Rewrite the items below, replacing "Pattern" with "Format" wherever it occurs and leaving everything else unchanged.
GIVEN INFORMATION: Begin
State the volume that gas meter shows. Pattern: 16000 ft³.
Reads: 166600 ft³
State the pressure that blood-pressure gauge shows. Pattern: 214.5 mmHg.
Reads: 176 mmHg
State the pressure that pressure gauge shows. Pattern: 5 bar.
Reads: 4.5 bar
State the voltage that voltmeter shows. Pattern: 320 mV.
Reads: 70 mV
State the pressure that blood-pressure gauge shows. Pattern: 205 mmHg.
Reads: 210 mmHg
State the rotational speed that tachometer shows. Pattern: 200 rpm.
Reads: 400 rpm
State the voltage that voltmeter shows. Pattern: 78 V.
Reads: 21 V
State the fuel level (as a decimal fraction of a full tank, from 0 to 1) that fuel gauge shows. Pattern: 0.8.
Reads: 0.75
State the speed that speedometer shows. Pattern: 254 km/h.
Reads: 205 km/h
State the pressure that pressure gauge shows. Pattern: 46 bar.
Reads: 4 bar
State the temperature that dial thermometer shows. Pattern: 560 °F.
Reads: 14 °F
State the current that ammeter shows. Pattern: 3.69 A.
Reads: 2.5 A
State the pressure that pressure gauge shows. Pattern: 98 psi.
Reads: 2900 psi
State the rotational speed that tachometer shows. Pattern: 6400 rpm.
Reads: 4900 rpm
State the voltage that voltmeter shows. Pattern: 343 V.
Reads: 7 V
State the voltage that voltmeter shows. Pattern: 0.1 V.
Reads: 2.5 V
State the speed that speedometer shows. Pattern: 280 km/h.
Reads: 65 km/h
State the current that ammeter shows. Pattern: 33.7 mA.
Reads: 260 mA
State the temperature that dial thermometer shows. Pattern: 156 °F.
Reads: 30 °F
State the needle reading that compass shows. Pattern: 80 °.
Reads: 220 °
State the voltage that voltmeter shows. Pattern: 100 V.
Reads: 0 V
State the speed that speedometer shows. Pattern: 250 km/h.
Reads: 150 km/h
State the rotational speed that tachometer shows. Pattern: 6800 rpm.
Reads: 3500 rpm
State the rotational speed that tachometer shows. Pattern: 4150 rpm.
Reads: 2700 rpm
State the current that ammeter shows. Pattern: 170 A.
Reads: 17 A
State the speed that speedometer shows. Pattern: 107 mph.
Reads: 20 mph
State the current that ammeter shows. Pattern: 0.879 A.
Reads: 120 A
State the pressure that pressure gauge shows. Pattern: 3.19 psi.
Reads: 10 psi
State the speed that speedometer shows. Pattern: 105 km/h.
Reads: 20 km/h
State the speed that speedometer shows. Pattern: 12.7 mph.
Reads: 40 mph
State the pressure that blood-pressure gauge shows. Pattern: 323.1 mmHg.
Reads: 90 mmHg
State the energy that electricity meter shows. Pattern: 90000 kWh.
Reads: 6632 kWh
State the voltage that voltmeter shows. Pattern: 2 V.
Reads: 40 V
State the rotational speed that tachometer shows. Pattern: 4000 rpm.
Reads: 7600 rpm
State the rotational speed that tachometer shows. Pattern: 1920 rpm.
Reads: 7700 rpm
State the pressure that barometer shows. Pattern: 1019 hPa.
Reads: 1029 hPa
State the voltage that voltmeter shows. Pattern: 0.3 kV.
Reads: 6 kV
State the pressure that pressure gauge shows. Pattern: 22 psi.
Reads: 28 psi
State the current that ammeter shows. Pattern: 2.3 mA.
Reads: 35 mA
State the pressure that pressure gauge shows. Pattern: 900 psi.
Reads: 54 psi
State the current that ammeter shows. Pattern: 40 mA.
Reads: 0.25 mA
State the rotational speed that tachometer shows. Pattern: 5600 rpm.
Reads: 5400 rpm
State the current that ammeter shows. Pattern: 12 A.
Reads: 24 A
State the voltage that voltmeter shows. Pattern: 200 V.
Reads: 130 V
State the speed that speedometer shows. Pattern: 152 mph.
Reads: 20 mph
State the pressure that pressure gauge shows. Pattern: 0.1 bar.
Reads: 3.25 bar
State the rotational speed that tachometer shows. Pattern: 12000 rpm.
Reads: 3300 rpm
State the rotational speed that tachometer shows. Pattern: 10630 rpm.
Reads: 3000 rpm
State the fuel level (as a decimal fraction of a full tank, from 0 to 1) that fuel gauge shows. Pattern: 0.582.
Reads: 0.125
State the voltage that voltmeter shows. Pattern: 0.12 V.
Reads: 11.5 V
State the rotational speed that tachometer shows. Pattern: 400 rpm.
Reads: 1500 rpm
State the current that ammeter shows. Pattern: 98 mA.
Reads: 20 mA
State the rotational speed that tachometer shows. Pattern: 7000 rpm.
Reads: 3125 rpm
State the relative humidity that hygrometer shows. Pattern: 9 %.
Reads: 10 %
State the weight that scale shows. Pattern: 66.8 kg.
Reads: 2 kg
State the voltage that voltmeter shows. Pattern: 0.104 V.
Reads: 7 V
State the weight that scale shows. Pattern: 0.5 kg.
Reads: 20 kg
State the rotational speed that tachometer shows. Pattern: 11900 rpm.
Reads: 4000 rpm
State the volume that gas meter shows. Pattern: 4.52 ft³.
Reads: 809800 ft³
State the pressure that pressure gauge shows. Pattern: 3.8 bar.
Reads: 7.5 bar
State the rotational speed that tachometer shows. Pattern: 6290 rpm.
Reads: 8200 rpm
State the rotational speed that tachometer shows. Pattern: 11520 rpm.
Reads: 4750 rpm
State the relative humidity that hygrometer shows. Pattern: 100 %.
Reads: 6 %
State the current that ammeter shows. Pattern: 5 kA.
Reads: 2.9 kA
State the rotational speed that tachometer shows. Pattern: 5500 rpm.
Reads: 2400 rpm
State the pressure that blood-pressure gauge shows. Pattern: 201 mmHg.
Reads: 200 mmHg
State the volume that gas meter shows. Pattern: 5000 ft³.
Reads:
GIVEN INFORMATION: End
**ANSWER TO THE PROBLEM:**
State the volume that gas meter shows. Format: 16000 ft³.
Reads: 166600 ft³
State the pressure that blood-pressure gauge shows. Format: 214.5 mmHg.
Reads: 176 mmHg
State the pressure that pressure gauge shows. Format: 5 bar.
Reads: 4.5 bar
State the voltage that voltmeter shows. Format: 320 mV.
Reads: 70 mV
State the pressure that blood-pressure gauge shows. Format: 205 mmHg.
Reads: 210 mmHg
State the rotational speed that tachometer shows. Format: 200 rpm.
Reads: 400 rpm
State the voltage that voltmeter shows. Format: 78 V.
Reads: 21 V
State the fuel level (as a decimal fraction of a full tank, from 0 to 1) that fuel gauge shows. Format: 0.8.
Reads: 0.75
State the speed that speedometer shows. Format: 254 km/h.
Reads: 205 km/h
State the pressure that pressure gauge shows. Format: 46 bar.
Reads: 4 bar
State the temperature that dial thermometer shows. Format: 560 °F.
Reads: 14 °F
State the current that ammeter shows. Format: 3.69 A.
Reads: 2.5 A
State the pressure that pressure gauge shows. Format: 98 psi.
Reads: 2900 psi
State the rotational speed that tachometer shows. Format: 6400 rpm.
Reads: 4900 rpm
State the voltage that voltmeter shows. Format: 343 V.
Reads: 7 V
State the voltage that voltmeter shows. Format: 0.1 V.
Reads: 2.5 V
State the speed that speedometer shows. Format: 280 km/h.
Reads: 65 km/h
State the current that ammeter shows. Format: 33.7 mA.
Reads: 260 mA
State the temperature that dial thermometer shows. Format: 156 °F.
Reads: 30 °F
State the needle reading that compass shows. Format: 80 °.
Reads: 220 °
State the voltage that voltmeter shows. Format: 100 V.
Reads: 0 V
State the speed that speedometer shows. Format: 250 km/h.
Reads: 150 km/h
State the rotational speed that tachometer shows. Format: 6800 rpm.
Reads: 3500 rpm
State the rotational speed that tachometer shows. Format: 4150 rpm.
Reads: 2700 rpm
State the current that ammeter shows. Format: 170 A.
Reads: 17 A
State the speed that speedometer shows. Format: 107 mph.
Reads: 20 mph
State the current that ammeter shows. Format: 0.879 A.
Reads: 120 A
State the pressure that pressure gauge shows. Format: 3.19 psi.
Reads: 10 psi
State the speed that speedometer shows. Format: 105 km/h.
Reads: 20 km/h
State the speed that speedometer shows. Format: 12.7 mph.
Reads: 40 mph
State the pressure that blood-pressure gauge shows. Format: 323.1 mmHg.
Reads: 90 mmHg
State the energy that electricity meter shows. Format: 90000 kWh.
Reads: 6632 kWh
State the voltage that voltmeter shows. Format: 2 V.
Reads: 40 V
State the rotational speed that tachometer shows. Format: 4000 rpm.
Reads: 7600 rpm
State the rotational speed that tachometer shows. Format: 1920 rpm.
Reads: 7700 rpm
State the pressure that barometer shows. Format: 1019 hPa.
Reads: 1029 hPa
State the voltage that voltmeter shows. Format: 0.3 kV.
Reads: 6 kV
State the pressure that pressure gauge shows. Format: 22 psi.
Reads: 28 psi
State the current that ammeter shows. Format: 2.3 mA.
Reads: 35 mA
State the pressure that pressure gauge shows. Format: 900 psi.
Reads: 54 psi
State the current that ammeter shows. Format: 40 mA.
Reads: 0.25 mA
State the rotational speed that tachometer shows. Format: 5600 rpm.
Reads: 5400 rpm
State the current that ammeter shows. Format: 12 A.
Reads: 24 A
State the voltage that voltmeter shows. Format: 200 V.
Reads: 130 V
State the speed that speedometer shows. Format: 152 mph.
Reads: 20 mph
State the pressure that pressure gauge shows. Format: 0.1 bar.
Reads: 3.25 bar
State the rotational speed that tachometer shows. Format: 12000 rpm.
Reads: 3300 rpm
State the rotational speed that tachometer shows. Format: 10630 rpm.
Reads: 3000 rpm
State the fuel level (as a decimal fraction of a full tank, from 0 to 1) that fuel gauge shows. Format: 0.582.
Reads: 0.125
State the voltage that voltmeter shows. Format: 0.12 V.
Reads: 11.5 V
State the rotational speed that tachometer shows. Format: 400 rpm.
Reads: 1500 rpm
State the current that ammeter shows. Format: 98 mA.
Reads: 20 mA
State the rotational speed that tachometer shows. Format: 7000 rpm.
Reads: 3125 rpm
State the relative humidity that hygrometer shows. Format: 9 %.
Reads: 10 %
State the weight that scale shows. Format: 66.8 kg.
Reads: 2 kg
State the voltage that voltmeter shows. Format: 0.104 V.
Reads: 7 V
State the weight that scale shows. Format: 0.5 kg.
Reads: 20 kg
State the rotational speed that tachometer shows. Format: 11900 rpm.
Reads: 4000 rpm
State the volume that gas meter shows. Format: 4.52 ft³.
Reads: 809800 ft³
State the pressure that pressure gauge shows. Format: 3.8 bar.
Reads: 7.5 bar
State the rotational speed that tachometer shows. Format: 6290 rpm.
Reads: 8200 rpm
State the rotational speed that tachometer shows. Format: 11520 rpm.
Reads: 4750 rpm
State the relative humidity that hygrometer shows. Format: 100 %.
Reads: 6 %
State the current that ammeter shows. Format: 5 kA.
Reads: 2.9 kA
State the rotational speed that tachometer shows. Format: 5500 rpm.
Reads: 2400 rpm
State the pressure that blood-pressure gauge shows. Format: 201 mmHg.
Reads: 200 mmHg
State the volume that gas meter shows. Format: 5000 ft³.
Reads:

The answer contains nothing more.